WHAT YOU WILL DO » Find the lines in the listing below that have the word "hidden" and give their count, nothing else.

RECORDED DATA »
Content starts

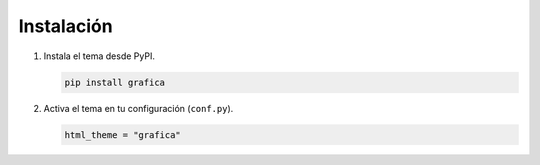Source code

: Instalación
===========

1. Instala el tema desde PyPI.

   .. code-block:: bash

      pip install grafica


2. Activa el tema en tu configuración (``conf.py``).

   .. code-block:: python

      html_theme = "grafica"
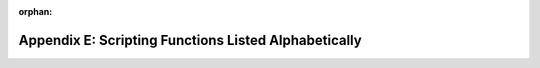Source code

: .. MusicBrainz Picard Documentation Project

:orphan:

Appendix E: Scripting Functions Listed Alphabetically
=====================================================

.. only:: not epub

   The available scripting functions are:

   .. toctree::
      :maxdepth: 0
      :glob:

      func_*

.. only:: epub

   The available scripting functions are described in detail on the following
   pages. The functions are listed alphabetically.

   .. toctree::
      :maxdepth: 0
      :glob:
      :hidden:

      func_*
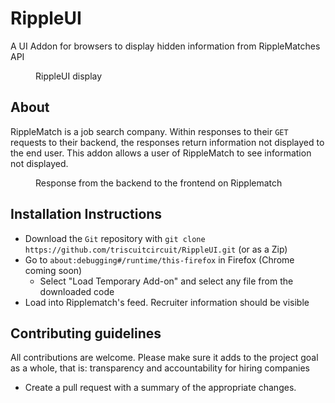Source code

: * RippleUI
A UI Addon for browsers to display hidden information from RippleMatches API
#+CAPTION: RippleUI display
 #+attr_latex: :width 400px
[[file:assets/RippleUI.png]]
** About
RippleMatch is a job search company. Within responses to their ~GET~ requests to their backend, the responses return information not displayed to the end user.
This addon allows a user of RippleMatch to see information not displayed.
#+attr_latex: :width 300px
#+CAPTION: Response from the backend to the frontend on Ripplematch
[[file:assets/response.png]]
** Installation Instructions
   - Download the ~Git~ repository with ~git clone https://github.com/triscuitcircuit/RippleUI.git~ (or as a Zip)
   - Go to ~about:debugging#/runtime/this-firefox~ in Firefox (Chrome coming soon)
     - Select "Load Temporary Add-on" and select any file from the downloaded code
   - Load into Ripplematch's feed. Recruiter information should be visible
** Contributing guidelines
   All contributions are welcome. Please make sure it adds to the project goal as a whole, that is: transparency and accountability for hiring companies 
   - Create a pull request with a summary of the appropriate changes.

Content ends

TASK RESPONSE » 2